● O QUE SE PEDE
Troque "common name" por "vernacular name" em todo o trecho que vai da linha que contém "order: Fagales" até o fim dos registros. Reproduza apenas essas linhas, com todo o resto inalterado.

-------- DADOS FORNECIDOS

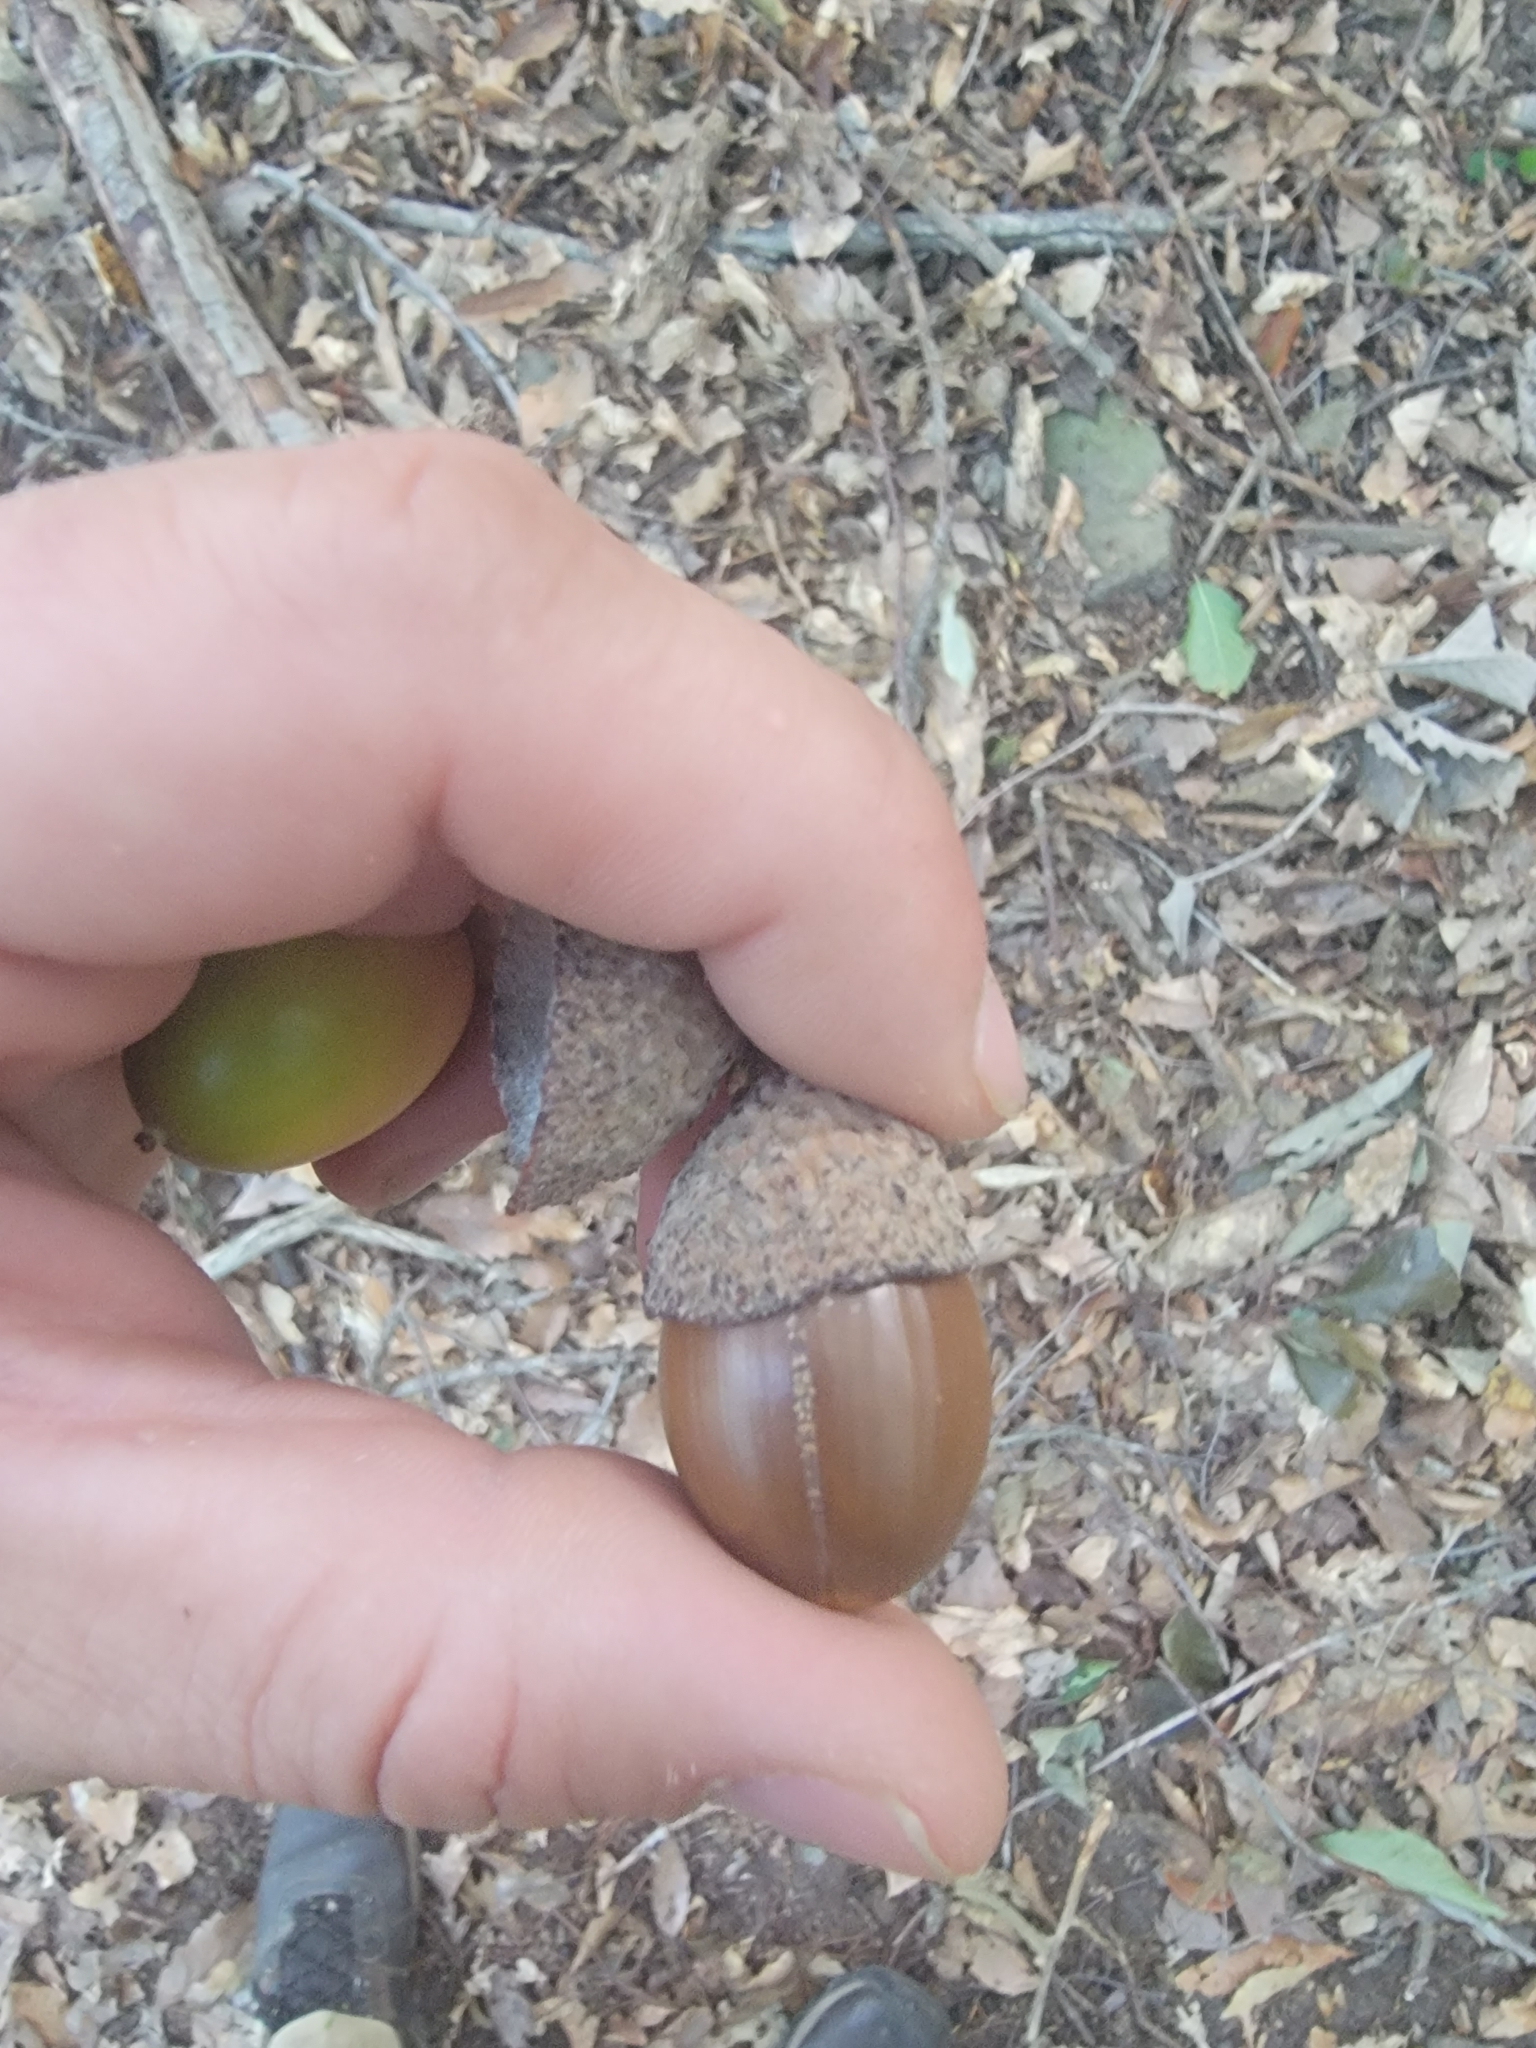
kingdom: Plantae
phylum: Tracheophyta
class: Magnoliopsida
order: Fagales
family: Fagaceae
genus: Quercus
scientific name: Quercus montana
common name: Chestnut oak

----------------

● RESPOSTA COMPLETA
order: Fagales
family: Fagaceae
genus: Quercus
scientific name: Quercus montana
vernacular name: Chestnut oak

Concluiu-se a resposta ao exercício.